Idoia López Riaño (Rentería, 1964) se integró en ETA con 16 años. A los 20, y tras haber participado en varios atracos a entidades bancares, comete su primer atentado mortal. La víctima es Joseph Couchot, empresario vasco-francés residente en Fuenterrabía, al que el semanario Tiempo había señalado como integrante de los GAL. Le sigue, en febrero de 1985, el de Ángel Facal, toxicómano y, al decir de ETA, traficante de heroína. Los de Couchot y Facal son los dos únicos asesinatos que López Riaño acabaría por reconocer. La justicia, no obstante, le atribuye otros 21, la mayoría perpetrados con coche bomba como miembro del comando Madrid, al que perteneció durante su periodo más sanguinario, el de los atentados en la calle Juan Bravo (26 de abril de 1986, 5 guardias civiles muertos) y plaza de la República Dominicana (14 de julio de 1986; 12 guardias civiles muertos).
Ese mismo año, sus continuas indiscreciones, relacionadas, al parecer, con cierta propensión al cancaneo, llevan a la dirección de ETA a desterrarla a Argelia, donde permanece hasta 1993. De ahí pasa a Francia, donde vive oculta hasta su detención en marzo de 1994. Tras 4 años de cárcel en el país vecino por asociación de malhechores, el Gobierno francés autoriza su extradición a España, donde cumple prisión hasta junio de 2017. (Siete años antes de su excarcelación, en 2010, se había acogido a la vía Nanclares, el plan de reinserción que permite a los presos de ETA progresar de grado, optar a beneficios penitenciarios y pedir el traslado a un centro del País Vasco).
Ni que decir tiene que la izquierda radical no le tributó ningún homenaje al pisar la calle; se trataba, al fin y al cabo, de una arrepentida
Una vida averiada, diríamos, si no fuera por las muchas que segó. Treinta y ocho años, correspondientes al periodo más fértil de cualquier biografía, dedicados por entero a amasar desgracias. También la suya, lateral. De esos 38, 15 transcurren en la clandestinidad y 23 en la cárcel.
Si traigo a López Riaño es por la nitidez de su rastro.

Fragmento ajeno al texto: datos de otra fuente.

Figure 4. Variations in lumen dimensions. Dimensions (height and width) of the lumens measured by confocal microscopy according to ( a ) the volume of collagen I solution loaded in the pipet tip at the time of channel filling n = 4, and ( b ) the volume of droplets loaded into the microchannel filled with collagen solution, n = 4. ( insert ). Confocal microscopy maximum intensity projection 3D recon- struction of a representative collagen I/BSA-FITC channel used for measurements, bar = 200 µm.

Ni que decir tiene que la izquierda radical no le tributó ningún homenaje al pisar la calle; se trataba, al fin y al cabo, de una arrepentida. Sea como fuere, los individuos ante los que sí despliega un decorado potemkin son también una ruina andante. Y es que el flamear de las banderas y el alborozo de los lugareños nos llevan a olvidar que el homenajeado, por lo general, es un viejo con más secuelas que recuerdos, un ser (auto)destruido que, al despertar de la herriko-borrachera, no tarda en darse cuenta que la calle del agasajo es en verdad una cuesta.